16 September 2008

EO 12333: Open Source Intelligence...

As the headlines continue to shout for more oversight, regulation and legal actions in the aftermath of chaos in global financial markets; the corporate investigations and security departments are at full capacity. Outsourcing the investigations is not anything new, and it makes even more sense in times when an independent point of view is essential:

A blend of advanced technology, increased litigation and rising fears about trade secret theft and financial fraud is driving law firms and corporate counsel to the doors of former FBI agents and ex-prosecutors with a knack for solving crimes.

These private investigators report that calls for help from law firms and corporate general counsel have increased substantially in recent years.

Attorneys are looking for assistance on a wide range of problems, including: corporate espionage, intellectual property theft and workplace discrimination claims.

At the core of many of these problems, lawyers note, is a mountain of computer evidence too technical and too overwhelming for attorneys to dissect on their own.

"Most lawyers do not have the technological experience or the accounting expertise to do almost any of the stuff that these guys do," said attorney Alan Brudner, head of litigation and investigations of the U.S. division of UBS Securities LLC, an international financial services firm.

Corporate Counsel should be reinvesting in the consistent lawful monitoring of employees, contractors and suppliers as it pertains to Executive Order 12333. This has been recently amended and clearly spells out the refocus on our intelligence efforts to address the following threats to our corporate trade secrets and national security:

(c) Intelligence collection under this order should be guided by the need for information to respond to intelligence priorities set by the President.

(d) Special emphasis should be given to detecting and countering:

(1) Espionage and other threats and activities directed by foreign powers or their intelligence services against the United States and its interests;

(2) Threats to the United States and its interests from terrorism; and

(3) Threats to the United States and its interests from the development, possession, proliferation, or use of weapons of mass destruction.

(e) Special emphasis shall be given to the production of timely, accurate, and insightful reports, responsive to decision makers in the executive branch, that draw on all appropriate sources of information, including open source information, meet rigorous analytic standards, consider diverse analytic viewpoints, and accurately represent appropriate alternative views.

Suffice it to say that more than ever, "Open Source" information is becoming the starting point for all intelligence collection activities.

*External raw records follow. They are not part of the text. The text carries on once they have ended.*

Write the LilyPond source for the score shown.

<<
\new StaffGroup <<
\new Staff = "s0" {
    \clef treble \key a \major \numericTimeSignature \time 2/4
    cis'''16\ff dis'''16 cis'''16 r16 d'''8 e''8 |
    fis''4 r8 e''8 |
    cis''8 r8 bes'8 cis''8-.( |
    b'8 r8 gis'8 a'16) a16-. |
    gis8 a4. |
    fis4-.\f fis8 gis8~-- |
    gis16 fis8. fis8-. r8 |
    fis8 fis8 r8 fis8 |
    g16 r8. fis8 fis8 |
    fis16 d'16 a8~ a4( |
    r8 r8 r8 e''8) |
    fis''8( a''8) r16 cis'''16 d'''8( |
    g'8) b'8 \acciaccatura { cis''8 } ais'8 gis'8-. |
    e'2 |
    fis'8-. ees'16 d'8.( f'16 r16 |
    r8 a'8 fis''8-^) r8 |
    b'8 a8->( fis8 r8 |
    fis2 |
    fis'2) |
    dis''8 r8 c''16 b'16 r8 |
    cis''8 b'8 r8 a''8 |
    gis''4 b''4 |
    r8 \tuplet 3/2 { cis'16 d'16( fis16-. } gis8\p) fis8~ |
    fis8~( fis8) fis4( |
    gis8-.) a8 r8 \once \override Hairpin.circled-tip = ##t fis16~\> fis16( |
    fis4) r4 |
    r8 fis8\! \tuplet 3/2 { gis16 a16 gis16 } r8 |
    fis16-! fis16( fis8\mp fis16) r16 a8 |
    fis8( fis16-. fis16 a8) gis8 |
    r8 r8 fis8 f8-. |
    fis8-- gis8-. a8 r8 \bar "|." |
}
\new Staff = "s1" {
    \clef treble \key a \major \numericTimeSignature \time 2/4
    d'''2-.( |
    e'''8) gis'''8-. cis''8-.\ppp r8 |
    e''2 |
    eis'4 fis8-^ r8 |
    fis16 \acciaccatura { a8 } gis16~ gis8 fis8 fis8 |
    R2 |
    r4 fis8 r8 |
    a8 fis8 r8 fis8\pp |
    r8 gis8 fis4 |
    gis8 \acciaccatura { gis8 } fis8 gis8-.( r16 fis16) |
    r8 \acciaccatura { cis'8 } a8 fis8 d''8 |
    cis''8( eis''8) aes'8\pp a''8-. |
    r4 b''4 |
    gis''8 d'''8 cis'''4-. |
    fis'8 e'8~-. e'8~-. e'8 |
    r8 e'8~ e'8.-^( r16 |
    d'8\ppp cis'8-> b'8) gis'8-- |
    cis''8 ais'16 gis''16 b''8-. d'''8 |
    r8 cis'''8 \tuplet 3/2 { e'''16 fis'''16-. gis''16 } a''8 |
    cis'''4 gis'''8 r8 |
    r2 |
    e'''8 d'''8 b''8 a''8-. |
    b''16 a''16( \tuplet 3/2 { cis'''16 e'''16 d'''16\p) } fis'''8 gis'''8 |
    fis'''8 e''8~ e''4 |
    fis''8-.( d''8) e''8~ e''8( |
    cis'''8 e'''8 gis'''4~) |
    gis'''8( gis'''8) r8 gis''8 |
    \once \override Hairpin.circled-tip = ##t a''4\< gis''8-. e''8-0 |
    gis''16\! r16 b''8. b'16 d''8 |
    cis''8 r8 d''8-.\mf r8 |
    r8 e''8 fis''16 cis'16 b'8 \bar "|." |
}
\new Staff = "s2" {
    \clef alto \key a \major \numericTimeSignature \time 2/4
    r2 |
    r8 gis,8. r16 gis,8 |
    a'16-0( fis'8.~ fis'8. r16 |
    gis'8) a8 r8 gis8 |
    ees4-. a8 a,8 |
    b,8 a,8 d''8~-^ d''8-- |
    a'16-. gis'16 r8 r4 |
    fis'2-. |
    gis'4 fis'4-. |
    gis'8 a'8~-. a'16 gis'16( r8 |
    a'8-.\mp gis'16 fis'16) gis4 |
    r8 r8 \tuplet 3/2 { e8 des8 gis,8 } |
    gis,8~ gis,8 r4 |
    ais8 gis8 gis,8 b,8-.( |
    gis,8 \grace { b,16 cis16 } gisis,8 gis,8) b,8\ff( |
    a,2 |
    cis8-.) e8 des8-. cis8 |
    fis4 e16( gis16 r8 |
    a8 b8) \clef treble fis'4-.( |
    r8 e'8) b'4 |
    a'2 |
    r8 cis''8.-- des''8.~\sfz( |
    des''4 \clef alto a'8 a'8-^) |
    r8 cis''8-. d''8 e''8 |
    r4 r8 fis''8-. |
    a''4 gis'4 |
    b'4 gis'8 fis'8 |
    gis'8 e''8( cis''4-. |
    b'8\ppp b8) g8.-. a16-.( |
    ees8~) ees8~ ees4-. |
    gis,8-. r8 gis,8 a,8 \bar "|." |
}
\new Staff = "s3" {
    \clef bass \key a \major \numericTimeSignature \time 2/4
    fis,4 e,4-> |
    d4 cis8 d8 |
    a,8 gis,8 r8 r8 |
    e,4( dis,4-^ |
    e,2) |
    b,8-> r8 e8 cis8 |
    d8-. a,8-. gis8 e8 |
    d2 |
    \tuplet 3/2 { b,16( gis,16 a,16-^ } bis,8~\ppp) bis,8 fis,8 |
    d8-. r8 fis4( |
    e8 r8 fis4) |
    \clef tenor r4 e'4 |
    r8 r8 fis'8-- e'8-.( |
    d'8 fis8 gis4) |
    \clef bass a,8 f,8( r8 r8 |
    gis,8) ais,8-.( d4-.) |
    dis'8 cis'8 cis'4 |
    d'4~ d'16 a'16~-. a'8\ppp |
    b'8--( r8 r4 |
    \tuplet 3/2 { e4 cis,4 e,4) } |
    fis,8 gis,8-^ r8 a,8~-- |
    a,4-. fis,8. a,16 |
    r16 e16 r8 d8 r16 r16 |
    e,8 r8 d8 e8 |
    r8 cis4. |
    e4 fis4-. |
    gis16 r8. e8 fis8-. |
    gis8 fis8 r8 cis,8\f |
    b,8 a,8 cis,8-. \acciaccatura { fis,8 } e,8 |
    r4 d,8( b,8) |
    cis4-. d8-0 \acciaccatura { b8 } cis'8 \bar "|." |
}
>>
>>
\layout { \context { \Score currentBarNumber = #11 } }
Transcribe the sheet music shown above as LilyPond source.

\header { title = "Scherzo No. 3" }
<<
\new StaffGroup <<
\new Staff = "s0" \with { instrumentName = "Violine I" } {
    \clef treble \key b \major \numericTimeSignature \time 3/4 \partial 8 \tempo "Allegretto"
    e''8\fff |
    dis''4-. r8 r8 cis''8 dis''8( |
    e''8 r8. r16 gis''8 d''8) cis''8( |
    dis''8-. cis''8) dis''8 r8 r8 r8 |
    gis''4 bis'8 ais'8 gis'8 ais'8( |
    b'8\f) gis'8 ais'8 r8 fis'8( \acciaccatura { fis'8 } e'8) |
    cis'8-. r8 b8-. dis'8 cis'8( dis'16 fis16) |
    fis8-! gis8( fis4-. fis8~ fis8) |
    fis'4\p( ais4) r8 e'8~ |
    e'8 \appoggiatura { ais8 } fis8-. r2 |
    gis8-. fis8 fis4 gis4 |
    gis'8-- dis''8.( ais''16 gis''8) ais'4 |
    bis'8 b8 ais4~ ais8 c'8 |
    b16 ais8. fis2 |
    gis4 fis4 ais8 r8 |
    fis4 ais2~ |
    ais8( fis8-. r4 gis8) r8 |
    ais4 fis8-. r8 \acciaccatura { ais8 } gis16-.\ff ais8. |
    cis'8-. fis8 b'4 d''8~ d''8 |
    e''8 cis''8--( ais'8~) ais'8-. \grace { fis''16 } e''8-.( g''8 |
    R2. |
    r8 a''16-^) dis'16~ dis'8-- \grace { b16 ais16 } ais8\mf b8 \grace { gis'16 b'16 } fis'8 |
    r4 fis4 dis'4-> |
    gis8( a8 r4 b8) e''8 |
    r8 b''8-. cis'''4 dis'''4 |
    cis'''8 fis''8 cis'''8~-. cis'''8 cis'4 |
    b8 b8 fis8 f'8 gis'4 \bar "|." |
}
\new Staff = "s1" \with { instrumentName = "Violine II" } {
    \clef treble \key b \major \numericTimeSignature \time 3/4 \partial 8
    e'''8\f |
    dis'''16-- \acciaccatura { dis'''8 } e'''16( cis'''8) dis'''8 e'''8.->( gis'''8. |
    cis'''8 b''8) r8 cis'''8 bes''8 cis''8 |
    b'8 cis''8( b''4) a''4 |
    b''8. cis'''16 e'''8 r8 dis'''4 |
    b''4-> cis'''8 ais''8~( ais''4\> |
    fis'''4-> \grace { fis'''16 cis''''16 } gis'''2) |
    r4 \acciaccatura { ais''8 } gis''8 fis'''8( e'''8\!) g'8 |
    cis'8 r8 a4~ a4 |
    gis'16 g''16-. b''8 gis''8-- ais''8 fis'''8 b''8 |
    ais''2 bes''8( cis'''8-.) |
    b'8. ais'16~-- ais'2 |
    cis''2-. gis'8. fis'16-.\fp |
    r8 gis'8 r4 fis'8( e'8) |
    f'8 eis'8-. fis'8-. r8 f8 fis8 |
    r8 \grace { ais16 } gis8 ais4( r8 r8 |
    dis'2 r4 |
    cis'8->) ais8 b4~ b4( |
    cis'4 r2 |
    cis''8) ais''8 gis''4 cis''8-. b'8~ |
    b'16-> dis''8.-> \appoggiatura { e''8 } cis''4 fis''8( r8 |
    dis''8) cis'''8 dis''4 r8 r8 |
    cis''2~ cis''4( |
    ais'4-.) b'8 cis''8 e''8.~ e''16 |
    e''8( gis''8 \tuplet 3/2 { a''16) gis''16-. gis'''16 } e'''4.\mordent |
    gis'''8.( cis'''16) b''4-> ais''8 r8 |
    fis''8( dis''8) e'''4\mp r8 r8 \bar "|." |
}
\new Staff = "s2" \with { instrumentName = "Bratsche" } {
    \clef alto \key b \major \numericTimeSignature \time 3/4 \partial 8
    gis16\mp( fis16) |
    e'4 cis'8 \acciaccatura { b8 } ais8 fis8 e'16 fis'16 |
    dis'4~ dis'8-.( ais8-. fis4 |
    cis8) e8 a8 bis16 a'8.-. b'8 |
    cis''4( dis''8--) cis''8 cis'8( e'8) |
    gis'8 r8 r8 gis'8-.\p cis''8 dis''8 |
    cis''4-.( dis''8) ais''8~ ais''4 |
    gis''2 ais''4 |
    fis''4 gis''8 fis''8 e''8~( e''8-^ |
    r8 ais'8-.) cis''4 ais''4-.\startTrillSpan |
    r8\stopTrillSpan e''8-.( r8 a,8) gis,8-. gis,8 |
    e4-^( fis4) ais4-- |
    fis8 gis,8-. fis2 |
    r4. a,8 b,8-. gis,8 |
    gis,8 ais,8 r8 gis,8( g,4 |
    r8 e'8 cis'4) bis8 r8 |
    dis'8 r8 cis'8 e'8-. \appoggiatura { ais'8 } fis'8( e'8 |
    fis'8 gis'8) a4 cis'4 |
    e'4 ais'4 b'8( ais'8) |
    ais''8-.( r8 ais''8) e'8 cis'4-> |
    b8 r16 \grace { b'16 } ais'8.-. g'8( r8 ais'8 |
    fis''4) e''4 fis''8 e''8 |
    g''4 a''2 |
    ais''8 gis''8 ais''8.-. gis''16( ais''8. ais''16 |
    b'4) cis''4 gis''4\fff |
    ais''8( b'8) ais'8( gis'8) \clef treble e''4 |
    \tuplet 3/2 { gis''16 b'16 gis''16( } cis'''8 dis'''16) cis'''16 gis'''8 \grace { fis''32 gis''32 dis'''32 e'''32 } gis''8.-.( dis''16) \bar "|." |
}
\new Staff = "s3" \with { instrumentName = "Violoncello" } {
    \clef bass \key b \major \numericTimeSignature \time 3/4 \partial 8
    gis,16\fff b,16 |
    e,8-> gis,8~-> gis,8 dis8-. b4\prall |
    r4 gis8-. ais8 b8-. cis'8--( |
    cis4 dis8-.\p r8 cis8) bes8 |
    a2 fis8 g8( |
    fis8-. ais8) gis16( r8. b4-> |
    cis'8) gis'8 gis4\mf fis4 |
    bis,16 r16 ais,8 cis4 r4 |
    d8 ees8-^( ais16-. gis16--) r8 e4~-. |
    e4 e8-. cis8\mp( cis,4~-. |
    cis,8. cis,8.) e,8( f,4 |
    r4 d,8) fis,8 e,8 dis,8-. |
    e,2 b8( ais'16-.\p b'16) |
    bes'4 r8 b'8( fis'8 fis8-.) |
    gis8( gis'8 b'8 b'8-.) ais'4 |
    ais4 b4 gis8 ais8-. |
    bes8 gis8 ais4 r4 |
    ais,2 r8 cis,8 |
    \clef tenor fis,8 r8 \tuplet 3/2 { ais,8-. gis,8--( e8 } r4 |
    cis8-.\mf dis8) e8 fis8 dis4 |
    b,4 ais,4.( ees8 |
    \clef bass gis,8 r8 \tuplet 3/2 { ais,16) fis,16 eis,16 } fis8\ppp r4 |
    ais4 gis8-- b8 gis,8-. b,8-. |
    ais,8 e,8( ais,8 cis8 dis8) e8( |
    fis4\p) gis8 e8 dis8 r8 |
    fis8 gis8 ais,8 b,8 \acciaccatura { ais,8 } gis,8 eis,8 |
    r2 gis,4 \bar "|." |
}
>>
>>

In the context of the corporate policy regarding the use of systems, most if not all companies have the right to monitor all applications for "Red Flag" indicators of fraud, espionage or other violations of state and federal laws. Corporations are using "Open Source" information to determine the initial profile of potential candidates for open positions including the analysis of FaceBook, MySpace and LinkedIn social networking sites.

Executive Order 12333 emphasizes US citizens rights:

The Executive Order maintains and strengthens existing protections for Americans' civil liberties and privacy rights. The Executive Order retains and reinforces the provisions in place in the original Executive Order 12333 to ensure that all intelligence activities are conducted in a manner that protects the civil liberties and privacy rights of Americans. All collection, retention, and dissemination of information regarding United States persons must be conducted in accordance with procedures approved by the Attorney General.

Executive Management and Boards of Directors will be reexamining the current state of their policies regarding the monitoring of employees and other stakeholders. Essential tools and operational risk management methodologies must not only be utilized to safeguard our corporate secrets from theft and economic espionage, they must simultaneously protect our privacy and civil rights. There are mechanisms in place for "Joe Citizen" to address his identity and the right to correct any information that is incorrect or in error. However, in this age of Wiki's, social networking sites and sophisticated data mining techniques it's possible that one's identity could be associated with other information that is derogatory, disparaging or can damage a persons reputation.

Managing your own identity and reputation in a vast sea of "Open Source" information is imperative. In a world of intelligence collection, analysis and production the integrity of data is just as important as the confidentiality and the assurance of the data. Making sure that Lexis Nexis, TransUnion, Experian and Equifax are using the correct information associated with your identity could make the difference in critical facets of your life, both personal and professional.

Who is managing your identity today? Private and law enforcement investigators may start with "Open Source" information to develop a profile, yet that is only the beginning. Vetting sources and individuals who provide information is a key part of the process. Certifications, training, regulation and continuous oversight will ensure that people are continuously improving their skills, techniques and processes. The rest, is up to you.